The response should consist of the data reproduced word for word.
(TASK INPUTS Opens)
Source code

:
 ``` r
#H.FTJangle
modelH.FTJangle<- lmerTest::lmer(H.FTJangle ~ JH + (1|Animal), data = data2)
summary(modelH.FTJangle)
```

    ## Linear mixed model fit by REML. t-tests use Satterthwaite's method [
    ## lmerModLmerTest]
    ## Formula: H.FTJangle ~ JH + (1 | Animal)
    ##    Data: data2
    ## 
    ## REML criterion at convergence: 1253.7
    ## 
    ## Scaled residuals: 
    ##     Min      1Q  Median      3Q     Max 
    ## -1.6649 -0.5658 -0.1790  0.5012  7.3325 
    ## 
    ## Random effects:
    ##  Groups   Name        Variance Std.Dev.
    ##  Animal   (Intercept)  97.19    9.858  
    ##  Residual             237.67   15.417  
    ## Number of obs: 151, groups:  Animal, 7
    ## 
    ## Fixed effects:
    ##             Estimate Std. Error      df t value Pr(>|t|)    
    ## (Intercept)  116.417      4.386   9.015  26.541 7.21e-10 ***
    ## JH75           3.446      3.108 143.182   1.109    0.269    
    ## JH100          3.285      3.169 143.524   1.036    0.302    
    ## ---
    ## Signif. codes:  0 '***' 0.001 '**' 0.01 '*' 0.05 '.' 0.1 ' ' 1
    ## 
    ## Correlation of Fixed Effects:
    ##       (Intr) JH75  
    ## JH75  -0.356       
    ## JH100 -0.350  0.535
(TASK INPUTS Closes)
**RESULT OF THE EXERCISE:**
Source code

:
 ``` r
#H.FTJangle
modelH.FTJangle<- lmerTest::lmer(H.FTJangle ~ JH + (1|Animal), data = data2)
summary(modelH.FTJangle)
```

    ## Linear mixed model fit by REML. t-tests use Satterthwaite's method [
    ## lmerModLmerTest]
    ## Formula: H.FTJangle ~ JH + (1 | Animal)
    ##    Data: data2
    ## 
    ## REML criterion at convergence: 1253.7
    ## 
    ## Scaled residuals: 
    ##     Min      1Q  Median      3Q     Max 
    ## -1.6649 -0.5658 -0.1790  0.5012  7.3325 
    ## 
    ## Random effects:
    ##  Groups   Name        Variance Std.Dev.
    ##  Animal   (Intercept)  97.19    9.858  
    ##  Residual             237.67   15.417  
    ## Number of obs: 151, groups:  Animal, 7
    ## 
    ## Fixed effects:
    ##             Estimate Std. Error      df t value Pr(>|t|)    
    ## (Intercept)  116.417      4.386   9.015  26.541 7.21e-10 ***
    ## JH75           3.446      3.108 143.182   1.109    0.269    
    ## JH100          3.285      3.169 143.524   1.036    0.302    
    ## ---
    ## Signif. codes:  0 '***' 0.001 '**' 0.01 '*' 0.05 '.' 0.1 ' ' 1
    ## 
    ## Correlation of Fixed Effects:
    ##       (Intr) JH75  
    ## JH75  -0.356       
    ## JH100 -0.350  0.535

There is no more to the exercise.